TEXT:

============

Brent Smith
The Shinedown vocalist on extra-terrestrials, getting terrified before shows, and wanting to make a great chocolate cake.
Words: Polly Glass Portrait: Jimmy Fontaine
It takes more than a pandemic to stop Shinedown. When studio time became problematic, they built their own. Situated on bassist/producer/mixer Eric Bass’s property on Kiawah Island, South Carolina, Big Animal Studios birthed the band’s seventh album, Planet Zero. A ferocious marriage of raw, heavy chops and dystopian atmosphere (much of it stemming from the wrath of social media), it’s an aural sucker punch that befits the stadium-straddling, Chuck Norris-rivalling manner of their shows. Powerhouse singer Brent Smith takes stock of the past two years.
Prior to the pandemic you lived in hotels, didn’t you?

============

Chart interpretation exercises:
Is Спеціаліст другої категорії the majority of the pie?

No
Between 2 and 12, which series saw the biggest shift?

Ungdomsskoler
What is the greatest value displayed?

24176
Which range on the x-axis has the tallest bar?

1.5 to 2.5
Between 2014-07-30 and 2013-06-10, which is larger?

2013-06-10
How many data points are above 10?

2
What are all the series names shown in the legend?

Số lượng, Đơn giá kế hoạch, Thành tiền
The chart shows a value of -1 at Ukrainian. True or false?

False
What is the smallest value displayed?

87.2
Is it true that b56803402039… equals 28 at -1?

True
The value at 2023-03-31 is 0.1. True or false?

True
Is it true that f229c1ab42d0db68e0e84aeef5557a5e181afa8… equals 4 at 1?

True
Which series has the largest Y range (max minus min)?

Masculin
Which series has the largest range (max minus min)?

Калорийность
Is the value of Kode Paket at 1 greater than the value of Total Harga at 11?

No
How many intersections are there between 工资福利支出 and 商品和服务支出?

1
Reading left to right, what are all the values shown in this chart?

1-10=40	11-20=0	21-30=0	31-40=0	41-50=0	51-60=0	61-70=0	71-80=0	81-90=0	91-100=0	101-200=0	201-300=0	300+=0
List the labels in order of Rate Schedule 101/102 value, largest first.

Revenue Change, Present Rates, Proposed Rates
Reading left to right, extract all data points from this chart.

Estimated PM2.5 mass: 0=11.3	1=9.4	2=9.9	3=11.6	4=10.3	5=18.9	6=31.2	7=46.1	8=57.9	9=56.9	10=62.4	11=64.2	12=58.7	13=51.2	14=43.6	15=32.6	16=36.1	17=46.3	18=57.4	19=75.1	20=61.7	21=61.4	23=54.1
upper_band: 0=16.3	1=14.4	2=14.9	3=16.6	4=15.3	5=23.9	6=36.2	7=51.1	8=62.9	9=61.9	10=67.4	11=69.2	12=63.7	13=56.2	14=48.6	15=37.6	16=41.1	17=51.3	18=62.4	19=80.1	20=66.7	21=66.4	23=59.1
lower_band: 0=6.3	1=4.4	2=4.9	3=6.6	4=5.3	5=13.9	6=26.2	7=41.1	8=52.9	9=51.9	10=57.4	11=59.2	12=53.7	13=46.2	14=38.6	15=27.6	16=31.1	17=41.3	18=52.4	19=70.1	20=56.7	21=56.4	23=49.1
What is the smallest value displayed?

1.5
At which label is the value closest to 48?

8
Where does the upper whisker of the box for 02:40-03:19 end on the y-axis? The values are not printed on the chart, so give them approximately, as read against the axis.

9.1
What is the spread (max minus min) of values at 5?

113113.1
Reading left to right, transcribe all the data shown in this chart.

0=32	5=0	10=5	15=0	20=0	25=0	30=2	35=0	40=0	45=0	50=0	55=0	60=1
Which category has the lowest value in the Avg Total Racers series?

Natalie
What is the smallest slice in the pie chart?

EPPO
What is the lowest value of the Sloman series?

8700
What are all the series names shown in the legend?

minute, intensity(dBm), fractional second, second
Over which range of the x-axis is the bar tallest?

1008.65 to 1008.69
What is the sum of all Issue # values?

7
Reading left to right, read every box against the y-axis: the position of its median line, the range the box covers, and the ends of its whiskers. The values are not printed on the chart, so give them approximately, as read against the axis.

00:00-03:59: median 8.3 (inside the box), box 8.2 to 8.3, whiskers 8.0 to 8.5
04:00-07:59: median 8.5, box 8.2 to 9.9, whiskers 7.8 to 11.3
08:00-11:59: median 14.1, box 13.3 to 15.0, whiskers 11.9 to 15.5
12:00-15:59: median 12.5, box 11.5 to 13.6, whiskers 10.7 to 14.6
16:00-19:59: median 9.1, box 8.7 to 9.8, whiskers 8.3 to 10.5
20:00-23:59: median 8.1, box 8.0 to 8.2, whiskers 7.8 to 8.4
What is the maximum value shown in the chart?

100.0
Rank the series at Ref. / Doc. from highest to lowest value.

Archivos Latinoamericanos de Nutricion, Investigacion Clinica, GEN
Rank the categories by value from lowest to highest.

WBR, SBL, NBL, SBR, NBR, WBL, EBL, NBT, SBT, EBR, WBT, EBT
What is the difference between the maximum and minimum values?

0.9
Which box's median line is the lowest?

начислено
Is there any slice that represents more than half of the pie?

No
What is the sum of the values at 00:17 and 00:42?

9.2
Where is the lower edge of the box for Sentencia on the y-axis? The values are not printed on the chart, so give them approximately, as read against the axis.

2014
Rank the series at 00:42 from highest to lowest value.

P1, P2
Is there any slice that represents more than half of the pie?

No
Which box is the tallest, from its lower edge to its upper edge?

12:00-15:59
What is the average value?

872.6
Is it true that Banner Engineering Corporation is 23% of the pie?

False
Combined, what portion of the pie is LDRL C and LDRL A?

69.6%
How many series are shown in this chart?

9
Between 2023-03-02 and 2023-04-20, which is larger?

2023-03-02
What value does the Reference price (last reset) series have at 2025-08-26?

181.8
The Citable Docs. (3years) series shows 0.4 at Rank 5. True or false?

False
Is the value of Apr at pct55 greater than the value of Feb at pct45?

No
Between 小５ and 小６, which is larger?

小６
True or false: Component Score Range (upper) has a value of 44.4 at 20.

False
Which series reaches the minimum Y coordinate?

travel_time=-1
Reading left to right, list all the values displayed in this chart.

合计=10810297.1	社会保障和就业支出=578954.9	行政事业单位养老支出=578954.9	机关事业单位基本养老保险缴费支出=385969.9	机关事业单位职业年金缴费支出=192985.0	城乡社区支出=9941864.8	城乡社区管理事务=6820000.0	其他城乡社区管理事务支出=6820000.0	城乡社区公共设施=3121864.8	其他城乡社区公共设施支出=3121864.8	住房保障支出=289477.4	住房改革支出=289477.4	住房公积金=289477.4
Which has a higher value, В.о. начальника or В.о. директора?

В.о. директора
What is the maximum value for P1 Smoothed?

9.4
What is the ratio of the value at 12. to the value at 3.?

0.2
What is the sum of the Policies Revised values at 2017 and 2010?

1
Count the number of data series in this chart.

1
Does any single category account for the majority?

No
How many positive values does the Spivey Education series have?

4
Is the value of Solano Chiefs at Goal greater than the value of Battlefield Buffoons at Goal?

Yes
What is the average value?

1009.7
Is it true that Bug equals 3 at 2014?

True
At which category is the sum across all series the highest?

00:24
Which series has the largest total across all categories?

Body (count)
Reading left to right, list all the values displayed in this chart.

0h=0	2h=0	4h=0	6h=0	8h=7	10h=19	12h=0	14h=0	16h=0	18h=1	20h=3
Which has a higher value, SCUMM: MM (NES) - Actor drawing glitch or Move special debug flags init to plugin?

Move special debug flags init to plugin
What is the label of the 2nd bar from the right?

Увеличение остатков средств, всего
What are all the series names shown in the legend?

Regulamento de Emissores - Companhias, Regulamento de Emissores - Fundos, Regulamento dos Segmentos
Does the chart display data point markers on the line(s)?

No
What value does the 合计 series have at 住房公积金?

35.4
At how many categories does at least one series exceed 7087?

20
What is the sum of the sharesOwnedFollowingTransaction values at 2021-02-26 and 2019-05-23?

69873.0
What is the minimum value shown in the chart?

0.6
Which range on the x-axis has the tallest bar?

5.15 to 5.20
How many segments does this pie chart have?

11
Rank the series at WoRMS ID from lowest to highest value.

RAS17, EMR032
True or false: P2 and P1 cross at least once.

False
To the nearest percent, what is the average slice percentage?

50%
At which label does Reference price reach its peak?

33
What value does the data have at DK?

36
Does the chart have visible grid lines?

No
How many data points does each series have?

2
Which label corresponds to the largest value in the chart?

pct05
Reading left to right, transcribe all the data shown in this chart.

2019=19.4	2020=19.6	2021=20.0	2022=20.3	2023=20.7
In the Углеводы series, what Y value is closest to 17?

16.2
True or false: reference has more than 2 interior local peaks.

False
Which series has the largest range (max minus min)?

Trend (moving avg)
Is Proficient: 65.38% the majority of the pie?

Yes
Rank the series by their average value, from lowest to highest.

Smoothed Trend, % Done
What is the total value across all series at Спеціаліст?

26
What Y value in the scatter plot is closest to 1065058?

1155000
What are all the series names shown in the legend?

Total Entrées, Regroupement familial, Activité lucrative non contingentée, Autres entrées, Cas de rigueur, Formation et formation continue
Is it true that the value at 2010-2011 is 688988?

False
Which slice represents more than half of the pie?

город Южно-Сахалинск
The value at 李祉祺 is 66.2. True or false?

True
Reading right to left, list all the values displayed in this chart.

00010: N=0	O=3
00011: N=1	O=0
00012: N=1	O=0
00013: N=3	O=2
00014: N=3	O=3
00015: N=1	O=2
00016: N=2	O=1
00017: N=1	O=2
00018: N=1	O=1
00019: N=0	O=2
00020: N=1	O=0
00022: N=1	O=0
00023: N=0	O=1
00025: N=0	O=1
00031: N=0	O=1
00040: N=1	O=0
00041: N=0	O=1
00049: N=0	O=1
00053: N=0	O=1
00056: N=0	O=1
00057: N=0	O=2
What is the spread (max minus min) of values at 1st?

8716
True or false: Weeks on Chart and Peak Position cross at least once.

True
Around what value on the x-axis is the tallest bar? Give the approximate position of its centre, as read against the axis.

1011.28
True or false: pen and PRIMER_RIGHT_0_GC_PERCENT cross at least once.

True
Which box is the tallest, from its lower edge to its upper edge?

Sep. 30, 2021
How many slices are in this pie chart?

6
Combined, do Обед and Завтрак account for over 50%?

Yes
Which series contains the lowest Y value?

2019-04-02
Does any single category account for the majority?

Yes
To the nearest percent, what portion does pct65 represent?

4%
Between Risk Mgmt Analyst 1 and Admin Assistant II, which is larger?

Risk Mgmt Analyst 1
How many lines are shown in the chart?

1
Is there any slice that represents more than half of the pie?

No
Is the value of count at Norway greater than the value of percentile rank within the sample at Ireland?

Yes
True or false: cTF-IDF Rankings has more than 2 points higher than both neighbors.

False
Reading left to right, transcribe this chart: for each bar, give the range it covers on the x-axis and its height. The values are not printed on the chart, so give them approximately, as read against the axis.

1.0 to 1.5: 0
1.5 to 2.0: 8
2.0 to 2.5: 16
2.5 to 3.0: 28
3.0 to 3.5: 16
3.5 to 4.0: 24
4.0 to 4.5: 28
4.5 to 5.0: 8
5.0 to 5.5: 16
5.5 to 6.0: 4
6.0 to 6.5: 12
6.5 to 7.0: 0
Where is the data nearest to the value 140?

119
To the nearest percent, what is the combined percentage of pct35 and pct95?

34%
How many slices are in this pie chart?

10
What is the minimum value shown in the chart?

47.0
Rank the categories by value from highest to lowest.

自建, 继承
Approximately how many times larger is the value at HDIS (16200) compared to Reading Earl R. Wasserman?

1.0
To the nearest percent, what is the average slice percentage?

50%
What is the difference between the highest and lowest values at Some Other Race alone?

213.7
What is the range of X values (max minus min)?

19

============

TASKS:
A) In the Brent Smith interview, where is Big Animal Studios located?
B) Continue the Brent Smith interview from its last line.
The records play no part in what you are asked to do.

RESULTS BY TASK:
A) On bassist/producer/mixer Eric Bass's property on Kiawah Island, South Carolina.

B)
I live in hotels pretty much exclusively. I had a house in California from 2011 to 2016 –I think I lived in it for seven months. The priority of my life is my son. He’s fourteen and lives in Florida. But my mother always said I was born with a gypsy heart. I don’t own anything apart from the two suitcases I travel with. The awards and those kinds of things are in my parents’ basement. I have a pretty substantial guitar collection there, too. It has humidifiers that keep the temperature controlled. They built it for my guitars because they live in the mountains of Tennessee, so the temperature fluctuates.